Session 21. Mathematical models for biological invasion

Mathematical model of senescence-mediated modulation of tumor growth and invasion

Jan Poleszczuk, University of Warsaw, Poland
Cell senescence is a physiological programme of irreversible mitotic arrest that is triggered after a variety of intracellular and extracellular events. Its purpose is to protect tissue integrity by disabling mitosis in stressed or damaged cells. The senescence program serves as a tumour suppressor, and cancer cells are believed to bypass senescence to advance to malignancy [1]. We have developed an agent-based model of solid tumour growth [2] whose input population composition is based on the cancer stem-cell hypothesis [3]. It is used to show how cancer stem cells can drive tumour progression, while non-stem cancer cells (CCs) interfere with this by impeding cancer stem-cell dynamics. We show that intratumoural competition between the two cell types may arise to modulate tumour progression and ultimately cancer presentation risk. Model simulations reveal that reactivation of the replicative senescence programme in CCs initially increases total tumour burden, as attrition from cell death is partially averted, but evolves to provide tumour control in the long-term through increasing constraints on stem-cell compartment kinetics.

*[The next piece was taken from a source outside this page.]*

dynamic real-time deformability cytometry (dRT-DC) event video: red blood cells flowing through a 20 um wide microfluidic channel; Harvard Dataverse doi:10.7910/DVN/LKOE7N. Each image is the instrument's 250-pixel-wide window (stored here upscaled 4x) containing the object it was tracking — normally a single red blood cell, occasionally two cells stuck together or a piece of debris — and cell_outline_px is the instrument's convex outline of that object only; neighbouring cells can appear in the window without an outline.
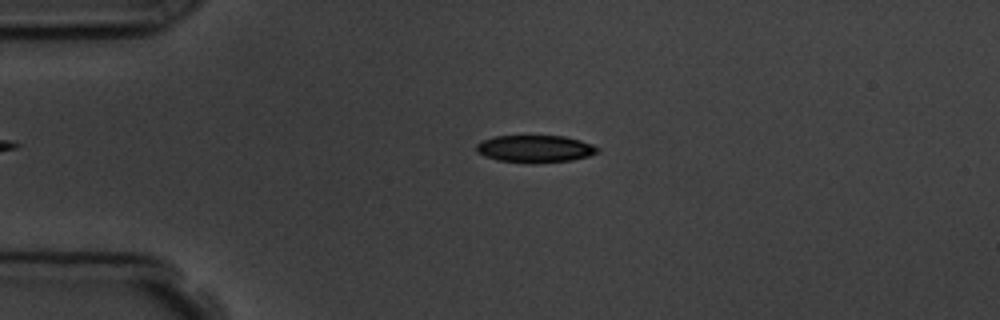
{"species": "common noctule bat (a hibernating species)", "species_latin": "Nyctalus noctula", "temperature_condition": "room temperature", "stored_images_in_passage": 5, "camera_frame_rate_fps": 3000, "um_per_image_px": 0.085, "animal": {"sex": "male", "body_mass_g": 19.5, "forearm_length_mm": 54.6}, "frame": {"image": 1, "passage_image": 3, "time_ms": 2.0, "image_size_px": [1000, 320], "cell_outline_px": [[600, 152], [588, 156], [572, 160], [496, 160], [484, 156], [476, 152], [476, 144], [484, 140], [496, 136], [564, 136], [580, 140], [592, 144], [600, 148]], "centroid_in_image_um": [45.5, 12.6], "position_along_channel_um": 39.5, "area_um2": 18.38}}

Reactivation of replicative senescence can prolong CC competition with cancer stem cells, thereby ultimately inhibiting malignant progression regardless of tumour size.
References
  1. M.D. Lynch, How does cellular senescence prevent cancer? , DNA Cell Biol 25, 2006, 69-78.
  2. J. Poleszczuk, P. Hahnfeldt, H. Enderling, Biphasic modulation of cancer stem cell-driven solid tumour dynamics in response to reactivated replicative senescence , Cell Prolif 47, 2014, 267-276.
  3. J.E. Visvader, G.J. Lindeman, Cancer stem cells in solid tumours: accumulating evidence and unresolved questions , Nat Rev Cancer 8, 2008, 545-554.